Sheet size: 36″ x 36″ cm
Title: Mother and Child (FS II.383)
Medium: Screenprint on Lenox Museum Board.
Size: 36″ x 36″
Edition: Edition of 250, 50 AP, 15 PP, 15 HC, 10 numbered in Roman numerals, signed and numbered in pencil. Portfolio of 10.
MOTHER AND CHILD 383
Andy Warhol’s Cowboys and Indians series is a fascinating amalgamation of imagery that Warhol felt was heavily associated with and defined the American West. The series included images of objects related to native culture, like Northwest Mask and Kachina Doll. The series also included portraits of historical notoriety, like Geronimo and Annie Oakley. Mother and Child depicts an Indian woman carrying her young son on her back. These images have been removed from their original context and reproduced here to show the public what we as a society have come to associate with our understanding of The American West.

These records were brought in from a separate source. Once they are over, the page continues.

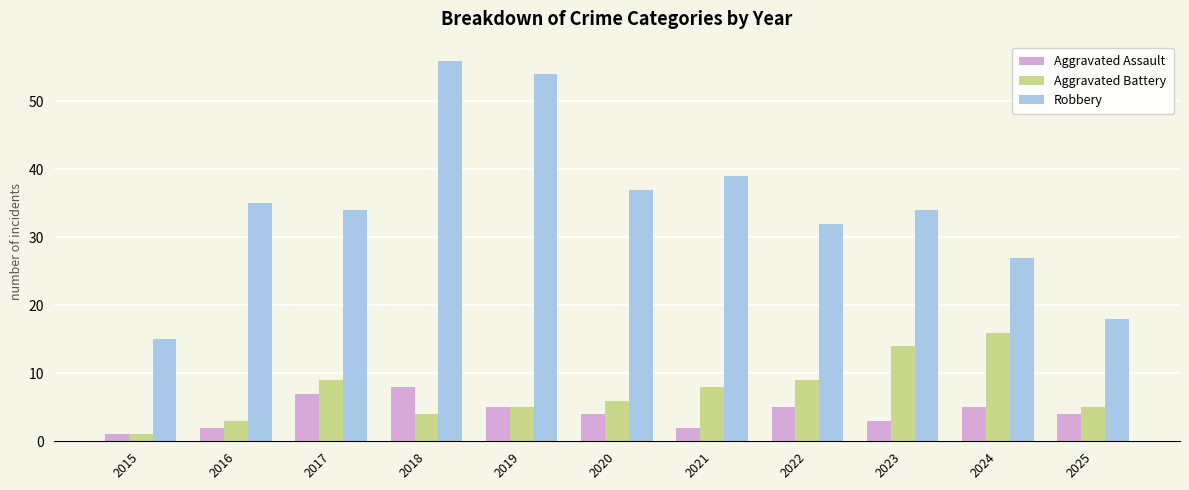

Reading left to right, what are all the values shown in this chart?

Aggravated Assault: 2015=1	2016=2	2017=7	2018=8	2019=5	2020=4	2021=2	2022=5	2023=3	2024=5	2025=4
Aggravated Battery: 2015=1	2016=3	2017=9	2018=4	2019=5	2020=6	2021=8	2022=9	2023=14	2024=16	2025=5
Robbery: 2015=15	2016=35	2017=34	2018=56	2019=54	2020=37	2021=39	2022=32	2023=34	2024=27	2025=18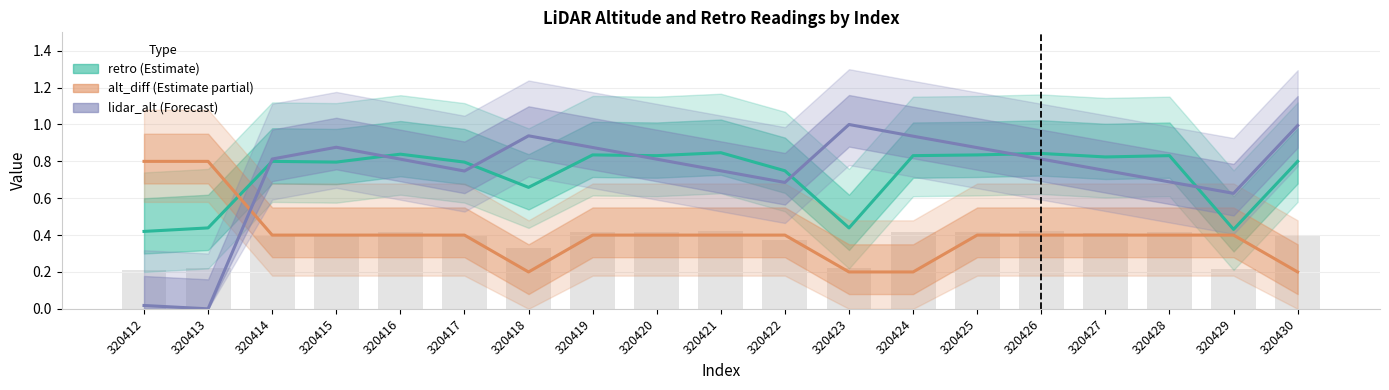

The value of retro at 320422 is 1.1. True or false?

False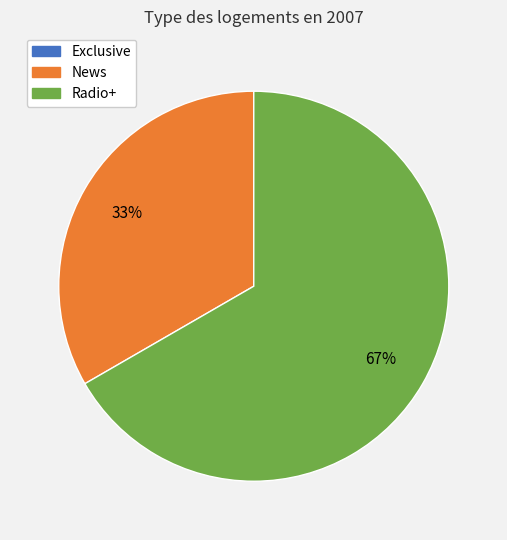

What is the largest slice in the pie chart?

Radio+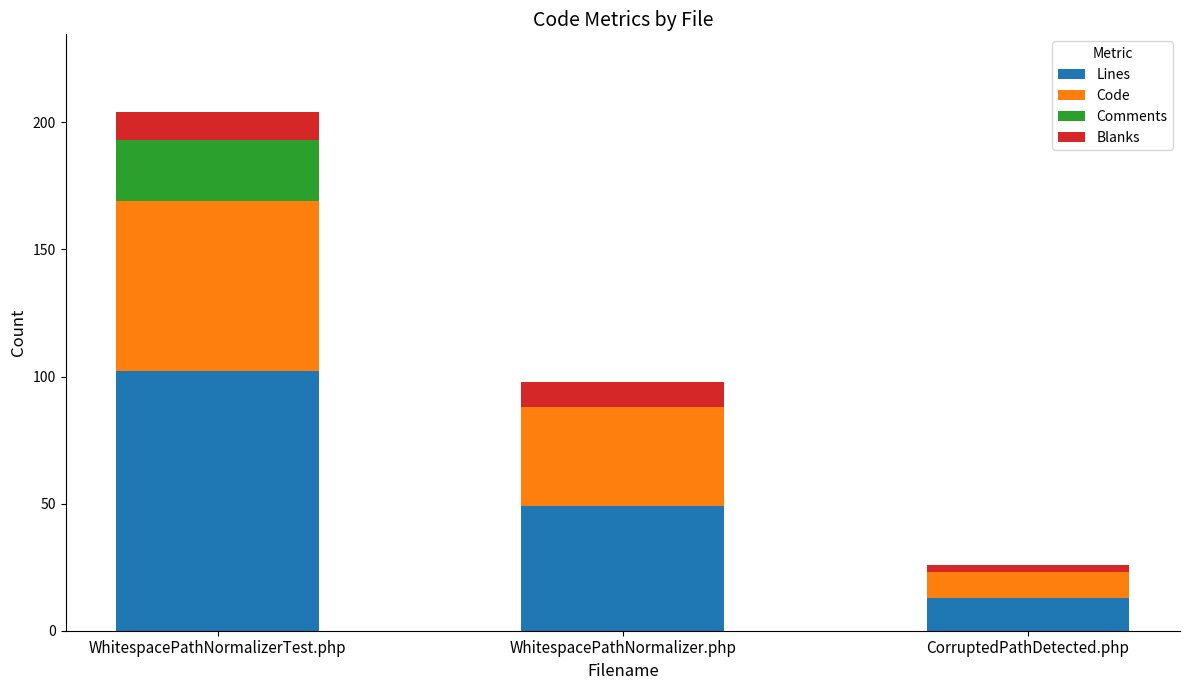

Where does the Lines series first go above 49?

WhitespacePathNormalizerTest.php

MOTHER AND CHILD 383 AS PART OF ANDY WARHOL’S LARGER BODY OF WORK
Rather than portraying Native Americans within their historical landscape, or Cowboys in their veritable forms, Warhol chose to portray a popular, romanticized version of the American West. The West that he chose to represent is familiar to everyone and can be seen in novels, films, TV series. Warhol’s Cowboys and Indians suite is an ahistorical representation that mirrors a popular interpretation of the American West. In carefully selecting images that instinctively resonate with viewers, Andy’s Cowboys and Indians becomes a commentary on the immense impact of mass media and the power of image. Interest in image as it relates to reality is emphasized in this series through the legends and intrigue of the American West. The ways in which carefully contrived imagery can influence how society understands their own history and environment was particularly influential to Warhol and his works throughout his career.